**TEXT SHOWN:**
Limited Liability Company (LLC)

The limited liability company (LLC) is one of the most commonly used legal forms for starting a company in Switzerland, due to its flexibility and the security it provides to partners. The minimum share capital required for an LLC is 20,000 CHF. This amount must be fully paid up at the time of the company’s formation, meaning the funds must be deposited in a bank account in the company’s name before its registration in the commercial register.

The share capital can be constituted either in cash, meaning in the form of liquid money, or in kind, through the contribution of tangible assets such as equipment, vehicles, or real estate. Contributions in kind must be accurately assessed to ensure a fair value. This flexibility in the composition of capital allows entrepreneurs to start their business with the resources they have, while complying with legal requirements.

The SARL is often favored by small and medium-sized enterprises (SMEs) because the amount of 20,000 CHF provides a sufficient level of security for creditors while remaining accessible. Additionally, the liability of the partners is limited to the amount of their contribution, which means that in case of financial difficulties, their personal assets are not directly at risk, except in the case of personal guarantees.

Public limited company (PLC)

The Société anonyme (SA) represents another common option for creating a company in Switzerland, particularly for large businesses and those planning to raise funds from investors. The minimum share capital required for an SA is 100,000 CHF, making it a more formal structure suited to larger-scale projects.

When creating a SA, only 50,000 CHF need to be paid immediately, while the balance can be paid later. This option to release capital in two stages is a significant advantage for companies that wish to start their business without immediately mobilizing their entire capital. However, it should be noted that full payment is required before certain actions, such as the distribution of dividends.

**REQUESTS:**
(a) Answer these from the text on Swiss company forms:
(i) What is the minimum share capital required for an LLC?
(ii) What is the minimum share capital required for an SA?
(iii) How much of an SA's share capital must be paid immediately at creation?
(b) Carry on the text about Swiss company forms, starting after its final sentence.

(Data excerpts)
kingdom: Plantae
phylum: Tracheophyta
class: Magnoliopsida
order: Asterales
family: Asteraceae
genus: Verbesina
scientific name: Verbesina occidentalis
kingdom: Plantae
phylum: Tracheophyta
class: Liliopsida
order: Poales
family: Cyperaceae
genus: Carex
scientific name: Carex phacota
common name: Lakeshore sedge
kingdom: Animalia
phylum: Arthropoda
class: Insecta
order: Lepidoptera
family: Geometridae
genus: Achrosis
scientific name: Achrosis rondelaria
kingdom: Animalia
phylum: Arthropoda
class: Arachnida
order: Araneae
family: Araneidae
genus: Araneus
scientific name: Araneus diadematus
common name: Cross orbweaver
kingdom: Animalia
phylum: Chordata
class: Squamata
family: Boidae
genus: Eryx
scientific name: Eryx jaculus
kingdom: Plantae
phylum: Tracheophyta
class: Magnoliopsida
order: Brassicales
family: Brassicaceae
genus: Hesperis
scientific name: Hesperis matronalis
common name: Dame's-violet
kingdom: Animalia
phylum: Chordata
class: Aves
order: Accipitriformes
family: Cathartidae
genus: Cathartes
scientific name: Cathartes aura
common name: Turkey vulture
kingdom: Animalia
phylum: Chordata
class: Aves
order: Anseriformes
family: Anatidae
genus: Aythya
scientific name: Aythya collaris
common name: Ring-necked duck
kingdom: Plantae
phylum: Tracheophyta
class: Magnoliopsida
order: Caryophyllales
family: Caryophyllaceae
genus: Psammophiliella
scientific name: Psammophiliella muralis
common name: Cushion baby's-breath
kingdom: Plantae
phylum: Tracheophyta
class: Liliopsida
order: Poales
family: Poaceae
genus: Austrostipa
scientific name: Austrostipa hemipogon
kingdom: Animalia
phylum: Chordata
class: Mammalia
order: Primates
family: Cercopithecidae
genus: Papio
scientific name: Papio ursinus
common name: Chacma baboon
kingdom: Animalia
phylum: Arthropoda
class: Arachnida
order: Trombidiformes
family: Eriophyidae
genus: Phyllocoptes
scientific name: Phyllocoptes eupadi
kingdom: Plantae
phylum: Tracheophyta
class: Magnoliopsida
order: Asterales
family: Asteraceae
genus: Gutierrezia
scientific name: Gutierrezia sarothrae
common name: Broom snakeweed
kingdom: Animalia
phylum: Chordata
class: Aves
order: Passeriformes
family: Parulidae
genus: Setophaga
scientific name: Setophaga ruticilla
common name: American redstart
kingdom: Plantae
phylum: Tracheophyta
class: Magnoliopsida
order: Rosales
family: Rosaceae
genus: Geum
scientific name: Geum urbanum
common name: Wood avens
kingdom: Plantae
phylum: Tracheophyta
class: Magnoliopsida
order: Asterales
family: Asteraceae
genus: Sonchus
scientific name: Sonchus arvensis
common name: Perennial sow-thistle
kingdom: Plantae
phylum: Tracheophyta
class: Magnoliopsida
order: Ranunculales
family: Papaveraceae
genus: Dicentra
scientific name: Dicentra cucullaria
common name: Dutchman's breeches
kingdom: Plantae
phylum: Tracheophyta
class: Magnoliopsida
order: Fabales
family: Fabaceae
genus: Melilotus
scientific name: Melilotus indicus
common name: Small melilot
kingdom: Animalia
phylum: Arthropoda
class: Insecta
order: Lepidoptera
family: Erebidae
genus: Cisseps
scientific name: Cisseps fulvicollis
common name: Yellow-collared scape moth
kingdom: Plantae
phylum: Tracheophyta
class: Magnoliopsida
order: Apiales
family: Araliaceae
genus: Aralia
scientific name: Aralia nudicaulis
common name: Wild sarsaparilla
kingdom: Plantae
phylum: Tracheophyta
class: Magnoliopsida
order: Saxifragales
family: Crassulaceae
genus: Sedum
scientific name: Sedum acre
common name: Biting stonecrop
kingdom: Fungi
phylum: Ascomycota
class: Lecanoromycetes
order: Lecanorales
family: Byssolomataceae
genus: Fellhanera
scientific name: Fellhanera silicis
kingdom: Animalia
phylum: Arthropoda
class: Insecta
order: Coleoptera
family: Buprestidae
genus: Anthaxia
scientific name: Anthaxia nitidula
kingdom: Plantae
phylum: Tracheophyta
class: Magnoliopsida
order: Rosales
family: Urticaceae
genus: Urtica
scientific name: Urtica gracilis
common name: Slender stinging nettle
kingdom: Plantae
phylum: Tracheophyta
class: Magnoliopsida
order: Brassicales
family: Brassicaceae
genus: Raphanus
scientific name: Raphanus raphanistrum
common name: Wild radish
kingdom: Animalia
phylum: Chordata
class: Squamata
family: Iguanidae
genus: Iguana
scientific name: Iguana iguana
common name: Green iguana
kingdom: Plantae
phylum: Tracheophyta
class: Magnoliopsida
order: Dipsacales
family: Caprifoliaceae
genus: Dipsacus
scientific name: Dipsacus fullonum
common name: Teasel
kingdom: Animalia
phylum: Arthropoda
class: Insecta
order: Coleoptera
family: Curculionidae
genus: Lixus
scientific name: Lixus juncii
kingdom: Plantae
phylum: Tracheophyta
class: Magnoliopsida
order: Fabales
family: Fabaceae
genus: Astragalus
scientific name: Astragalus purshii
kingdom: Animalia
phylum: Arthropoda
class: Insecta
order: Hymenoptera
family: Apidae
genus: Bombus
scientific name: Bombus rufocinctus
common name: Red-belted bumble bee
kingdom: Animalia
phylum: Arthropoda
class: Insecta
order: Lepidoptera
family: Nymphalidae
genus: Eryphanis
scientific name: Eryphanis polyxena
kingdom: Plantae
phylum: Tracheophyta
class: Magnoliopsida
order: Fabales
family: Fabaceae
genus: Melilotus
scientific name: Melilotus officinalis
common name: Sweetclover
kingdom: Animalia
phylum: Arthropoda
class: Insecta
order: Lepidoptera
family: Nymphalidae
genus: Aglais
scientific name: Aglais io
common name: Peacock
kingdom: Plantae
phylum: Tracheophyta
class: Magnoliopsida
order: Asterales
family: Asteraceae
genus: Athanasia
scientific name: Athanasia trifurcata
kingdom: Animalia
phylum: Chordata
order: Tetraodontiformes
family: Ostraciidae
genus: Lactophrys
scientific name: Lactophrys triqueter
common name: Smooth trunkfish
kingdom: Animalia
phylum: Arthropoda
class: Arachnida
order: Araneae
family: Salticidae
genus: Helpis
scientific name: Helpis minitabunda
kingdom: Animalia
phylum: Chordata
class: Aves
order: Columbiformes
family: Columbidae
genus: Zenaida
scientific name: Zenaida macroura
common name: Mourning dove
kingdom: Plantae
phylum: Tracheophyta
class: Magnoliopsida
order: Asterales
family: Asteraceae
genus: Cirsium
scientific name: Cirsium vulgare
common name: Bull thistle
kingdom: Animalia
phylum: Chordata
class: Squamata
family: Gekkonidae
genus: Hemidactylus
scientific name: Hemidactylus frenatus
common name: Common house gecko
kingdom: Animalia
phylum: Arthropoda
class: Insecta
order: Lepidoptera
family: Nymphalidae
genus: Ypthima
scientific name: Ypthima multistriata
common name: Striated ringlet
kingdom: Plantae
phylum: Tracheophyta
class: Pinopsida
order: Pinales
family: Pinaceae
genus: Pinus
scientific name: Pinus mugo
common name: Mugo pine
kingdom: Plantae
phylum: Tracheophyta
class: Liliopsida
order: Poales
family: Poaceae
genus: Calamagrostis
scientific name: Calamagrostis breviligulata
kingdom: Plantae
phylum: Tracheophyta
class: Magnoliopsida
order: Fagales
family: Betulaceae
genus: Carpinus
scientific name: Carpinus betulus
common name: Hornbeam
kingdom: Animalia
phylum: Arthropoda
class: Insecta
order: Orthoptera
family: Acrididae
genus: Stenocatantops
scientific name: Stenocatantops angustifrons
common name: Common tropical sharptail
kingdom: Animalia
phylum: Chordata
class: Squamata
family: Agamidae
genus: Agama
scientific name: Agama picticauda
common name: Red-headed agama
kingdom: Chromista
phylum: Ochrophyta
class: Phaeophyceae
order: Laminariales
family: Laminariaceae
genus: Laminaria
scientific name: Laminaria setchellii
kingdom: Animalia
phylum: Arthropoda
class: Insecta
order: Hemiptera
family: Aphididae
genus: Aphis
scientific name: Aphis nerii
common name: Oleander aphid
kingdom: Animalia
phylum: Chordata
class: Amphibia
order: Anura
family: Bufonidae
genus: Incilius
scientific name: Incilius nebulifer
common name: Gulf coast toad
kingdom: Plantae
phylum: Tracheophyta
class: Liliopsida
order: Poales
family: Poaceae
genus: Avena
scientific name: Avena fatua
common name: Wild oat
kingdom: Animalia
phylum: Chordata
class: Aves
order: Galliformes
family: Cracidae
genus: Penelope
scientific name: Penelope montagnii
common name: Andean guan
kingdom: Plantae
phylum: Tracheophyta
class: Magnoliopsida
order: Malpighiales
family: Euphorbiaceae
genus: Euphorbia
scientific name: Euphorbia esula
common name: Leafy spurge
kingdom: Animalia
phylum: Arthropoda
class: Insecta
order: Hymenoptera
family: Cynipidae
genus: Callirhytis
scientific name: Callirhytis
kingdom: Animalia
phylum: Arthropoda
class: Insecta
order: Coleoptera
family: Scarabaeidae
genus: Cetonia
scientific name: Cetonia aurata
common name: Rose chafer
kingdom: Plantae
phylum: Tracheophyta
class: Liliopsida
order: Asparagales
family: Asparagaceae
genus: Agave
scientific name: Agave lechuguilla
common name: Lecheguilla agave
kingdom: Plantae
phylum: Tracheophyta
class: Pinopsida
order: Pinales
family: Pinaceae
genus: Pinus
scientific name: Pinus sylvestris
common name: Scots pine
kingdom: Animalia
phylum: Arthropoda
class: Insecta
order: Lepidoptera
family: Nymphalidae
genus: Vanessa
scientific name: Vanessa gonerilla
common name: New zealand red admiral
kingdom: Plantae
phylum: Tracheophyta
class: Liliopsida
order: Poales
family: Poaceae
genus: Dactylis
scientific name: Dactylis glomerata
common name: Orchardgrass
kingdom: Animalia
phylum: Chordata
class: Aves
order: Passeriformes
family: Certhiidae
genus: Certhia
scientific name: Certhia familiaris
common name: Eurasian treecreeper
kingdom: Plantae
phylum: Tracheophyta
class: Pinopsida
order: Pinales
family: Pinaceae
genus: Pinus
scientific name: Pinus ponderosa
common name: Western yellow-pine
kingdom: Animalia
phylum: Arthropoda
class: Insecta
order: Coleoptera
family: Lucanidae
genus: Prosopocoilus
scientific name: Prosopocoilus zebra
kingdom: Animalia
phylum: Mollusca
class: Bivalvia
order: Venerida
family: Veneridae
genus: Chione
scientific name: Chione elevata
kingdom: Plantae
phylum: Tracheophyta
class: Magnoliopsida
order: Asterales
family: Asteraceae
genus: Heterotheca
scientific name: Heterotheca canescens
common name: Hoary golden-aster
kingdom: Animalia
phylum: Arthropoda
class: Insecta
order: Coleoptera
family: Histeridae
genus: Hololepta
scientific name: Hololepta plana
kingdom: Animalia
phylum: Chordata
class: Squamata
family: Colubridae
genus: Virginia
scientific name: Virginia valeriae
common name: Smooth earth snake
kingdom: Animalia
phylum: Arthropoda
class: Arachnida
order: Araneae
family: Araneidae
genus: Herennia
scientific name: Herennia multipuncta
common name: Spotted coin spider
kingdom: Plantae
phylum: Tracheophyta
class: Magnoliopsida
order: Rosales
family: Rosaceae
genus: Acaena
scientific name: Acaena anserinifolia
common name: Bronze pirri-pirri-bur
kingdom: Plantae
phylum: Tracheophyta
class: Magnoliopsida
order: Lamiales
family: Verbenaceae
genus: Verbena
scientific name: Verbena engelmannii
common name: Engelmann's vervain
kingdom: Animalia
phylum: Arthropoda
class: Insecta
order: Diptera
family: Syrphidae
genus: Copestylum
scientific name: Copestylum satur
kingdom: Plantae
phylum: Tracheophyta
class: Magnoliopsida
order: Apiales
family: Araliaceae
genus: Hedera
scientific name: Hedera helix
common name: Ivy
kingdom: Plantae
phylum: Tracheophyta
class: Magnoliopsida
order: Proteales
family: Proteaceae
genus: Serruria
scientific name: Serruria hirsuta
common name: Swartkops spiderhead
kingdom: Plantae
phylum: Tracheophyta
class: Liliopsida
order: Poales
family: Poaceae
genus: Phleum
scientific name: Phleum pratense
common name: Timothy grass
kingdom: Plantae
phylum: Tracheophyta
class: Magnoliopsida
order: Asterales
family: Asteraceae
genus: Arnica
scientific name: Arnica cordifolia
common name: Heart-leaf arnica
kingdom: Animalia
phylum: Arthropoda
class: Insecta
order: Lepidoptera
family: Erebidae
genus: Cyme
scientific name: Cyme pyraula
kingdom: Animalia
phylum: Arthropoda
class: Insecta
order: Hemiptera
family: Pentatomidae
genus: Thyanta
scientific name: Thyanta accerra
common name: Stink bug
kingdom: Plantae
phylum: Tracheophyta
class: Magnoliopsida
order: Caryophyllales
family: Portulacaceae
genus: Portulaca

**WRITTEN ANSWERS:**
(a)
(i) 20,000 CHF
(ii) 100,000 CHF
(iii) 50,000 CHF

(b)
The SA is often chosen by companies that wish to benefit from easier access to financial markets by issuing shares to attract investors. This is a major advantage for companies seeking funds to finance their growth or diversify their shareholder base. Additionally, the Société anonyme protects shareholders, as their liability is limited to the amount of their shares, meaning that in case of difficulties, their personal assets are not affected beyond their initial investment.

This type of company is therefore ideal for projects requiring significant funding, for businesses with a long-term vision, or for those looking to enhance their market credibility with a high initial capital.

General partnership and limited partnership

Partnerships, such as the general partnership and the limited partnership, differ from LLCs and corporations by their more personal management style and the absence of a minimum share capital requirement. This means that partners can start their business without having to raise a significant amount upfront. However, this lack of share capital comes with increased responsibilities for the partners.

In a general partnership, all partners are personally liable for the company’s debts with their entire assets. This structure is often chosen for small businesses or independent activities, where trust between partners plays a central role. For example, two professionals wishing to work together may opt for a general partnership without having to invest a high initial capital.

The limited partnership, on the other hand, offers a compromise between personal liability and the ability to include investors. It consists of two types of partners: general partners, who manage the company and are personally liable, and limited partners, whose liability is limited to the amount of their contribution. This structure can be appealing for projects where one or more partners wish to be actively involved in managing the business while benefiting from external financial support.

Although these types of companies do not require a minimum share capital, they expose partners to greater financial risk in case of company difficulties. They are therefore suitable for businesses that focus on proximity and simplicity of management, but less so for projects requiring significant fundraising or a high level of capitalization to reassure creditors.

Graph explaining the minimum share capital required to establish a company in Switzerland.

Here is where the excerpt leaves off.